We have recently published translational research which by its interdisciplinary nature seeks to identify and make available novel associations with other areas of scientific knowledge. We have, thus, included a translational research article in this issue. As you may note, in this case the relationship with behavior analysis is tenuous, but the paper opens the possibility that behavior analysis might be linked to nontraditional fields of knowledge, which may be of interest to many students of behavior.

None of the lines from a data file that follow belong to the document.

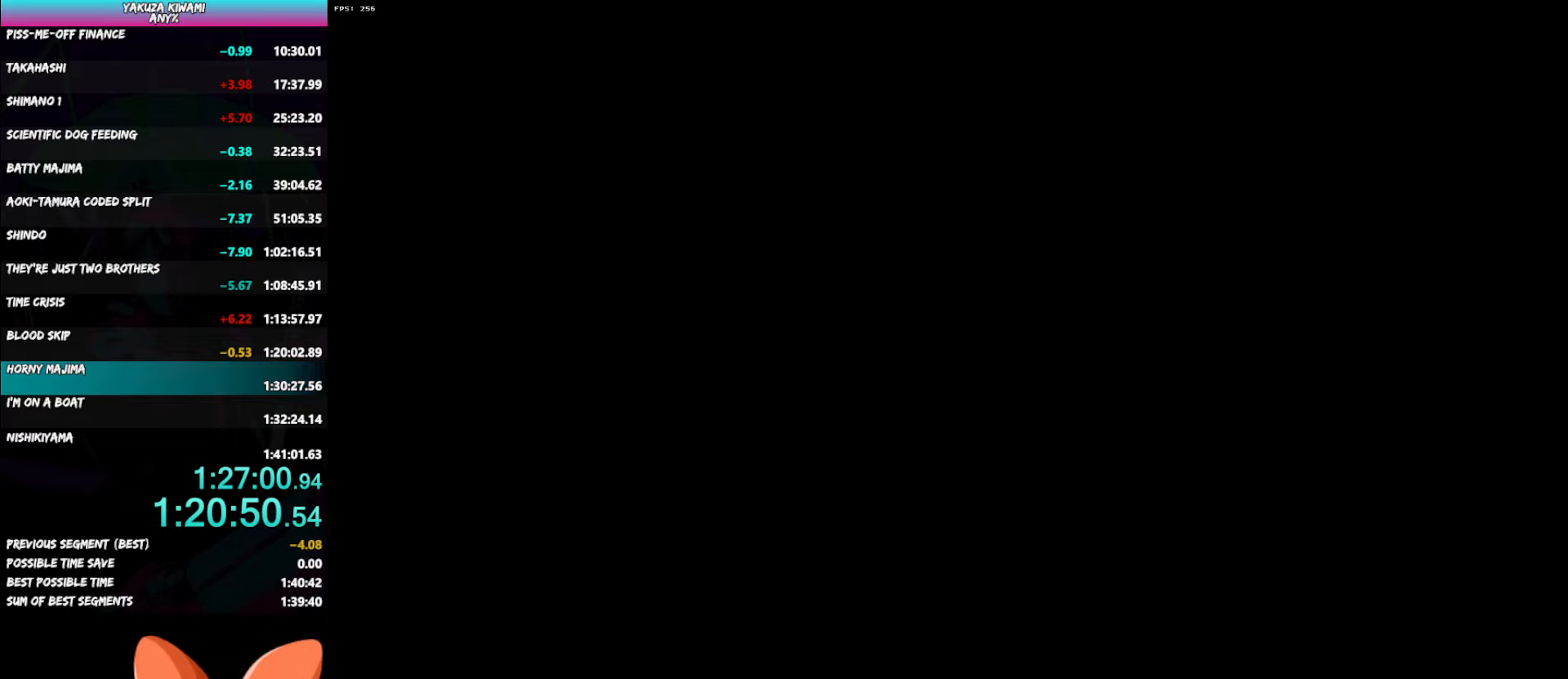
{"buttons": ["A"], "left_stick": "up-left", "right_stick": "center", "button_events": []}
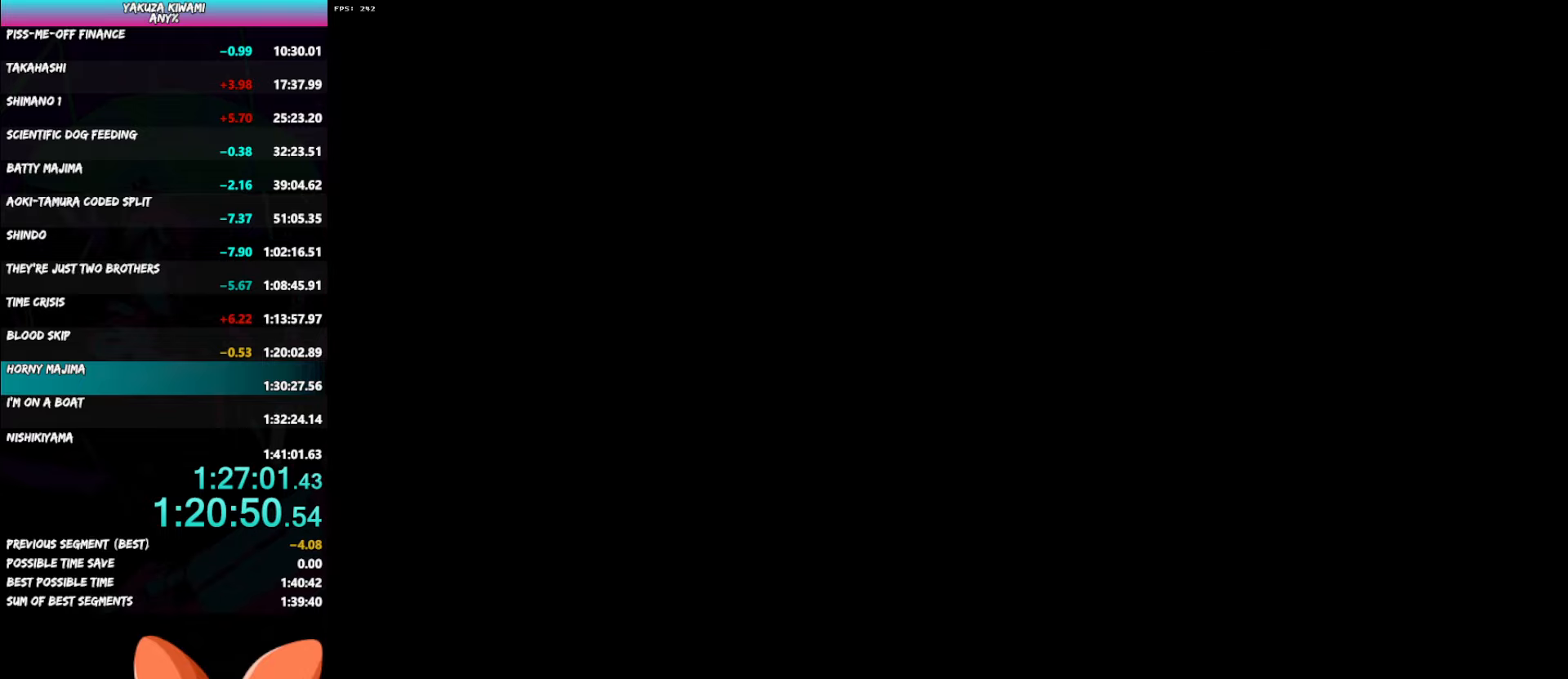
{"buttons": ["A"], "left_stick": "up-left", "right_stick": "center", "button_events": []}
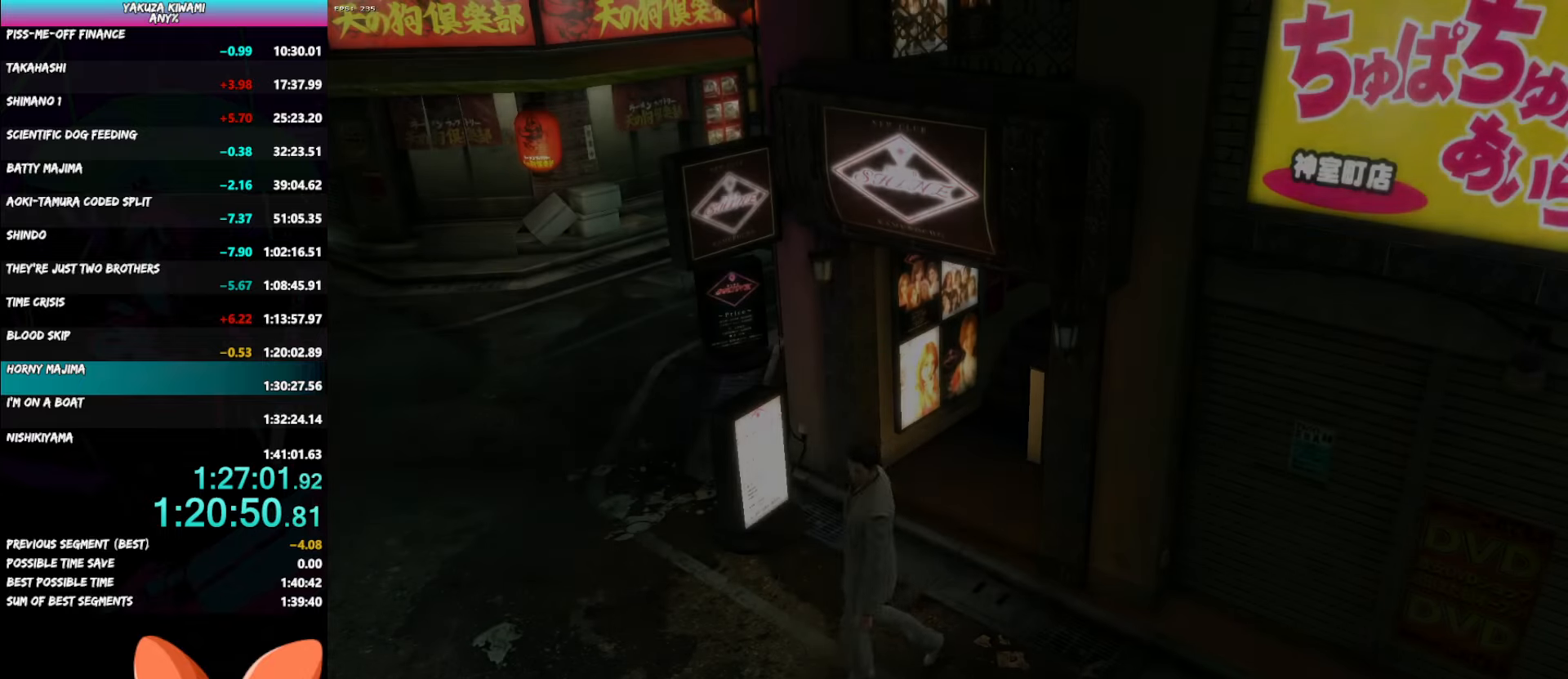
{"buttons": ["A"], "left_stick": "up-left", "right_stick": "center", "button_events": []}
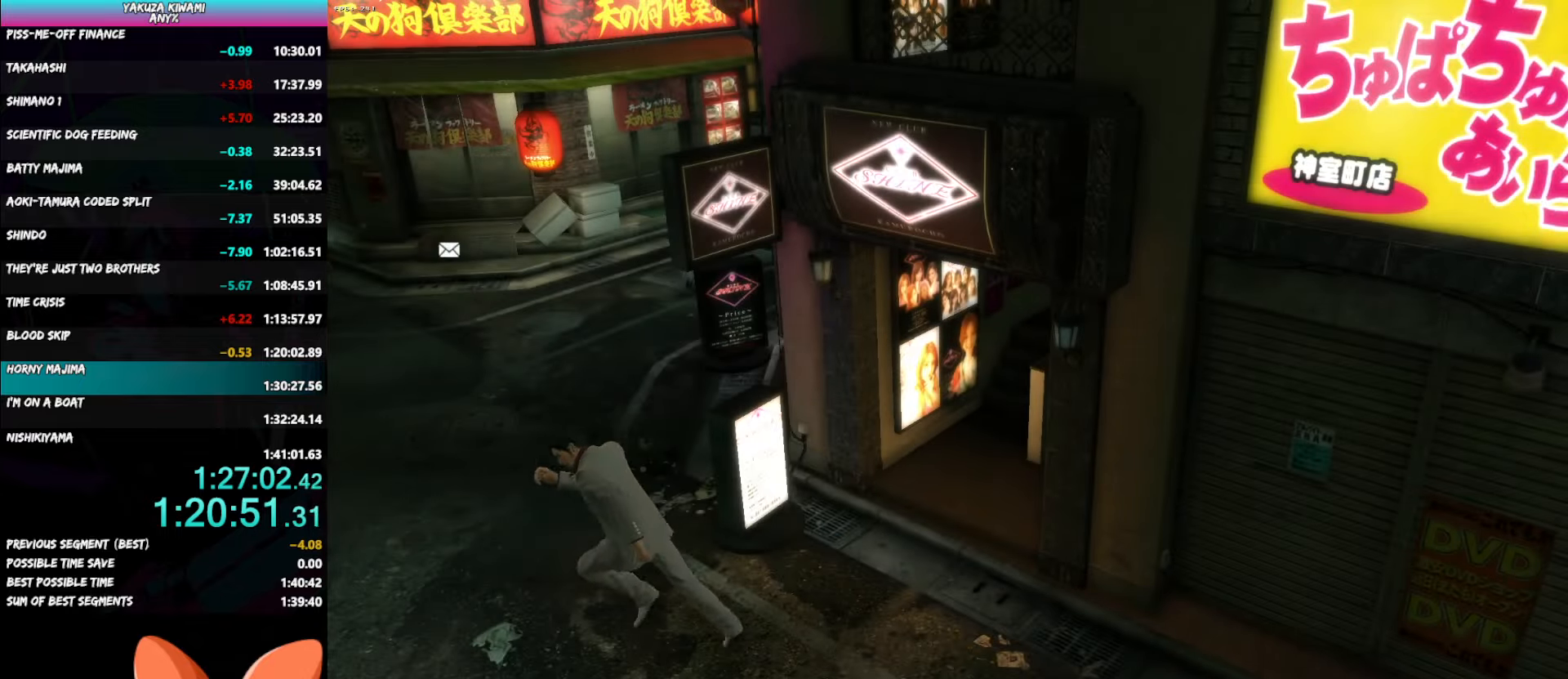
{"buttons": ["A"], "left_stick": "up-left", "right_stick": "center", "button_events": []}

This issue comprises five articles. In the first, Aaron Blaisdell, Alexandra Stolyarova, and David Stahlman propose a Law of Expect related to behavior variability. Along with a conceptual analysis of the laws of Effect and Expect, the paper provides vast empirical evidence to support their claim that the variability of learned behaviors is modulated by expectancy of the outcome or consequence for an action. In general, the Law of Expect states that “outcome expectation is a determinant of response variation, with variation increasing or decreasing with a decrease or increase in outcome expectation, respectively”; that is, the greater the expectancy, the smaller the variability, and vice versa.

The authors provide experimental evidence of behavioral variability being a function of changes in the expected outcome in a number of experimental conditions (operant and respondent), on different species (rats and pigeons), and in both the temporal and special dimensions. Among the conditions associated with higher variability are the extinction of a previously reinforced behavior, the presence of a signal associated with low probability of reward, long delay to the reward, and smaller reward magnitude.

The evidence shows that the Law of Expect also applies to experimental situations involving spatial orientation such as when rats need to find food in a specific location in an open field. When the environmental signals indicate smaller rewards, the rats explore for longer periods and with higher variability before reaching the goal.

The authors conclude that any manipulation that alters the expected outcome of an action will affect the corresponding behavior. While the Law of Effect refers to the strengthening or weakening the stimulus-response association depending on whether the response is reinforced or not, the Law of Expect refers to the association between stimulus and outcome of a response where the expectancy of the outcome (reinforcer) will increase or decrease response variability. Therefore, both laws appear to play a fundamental role in learning.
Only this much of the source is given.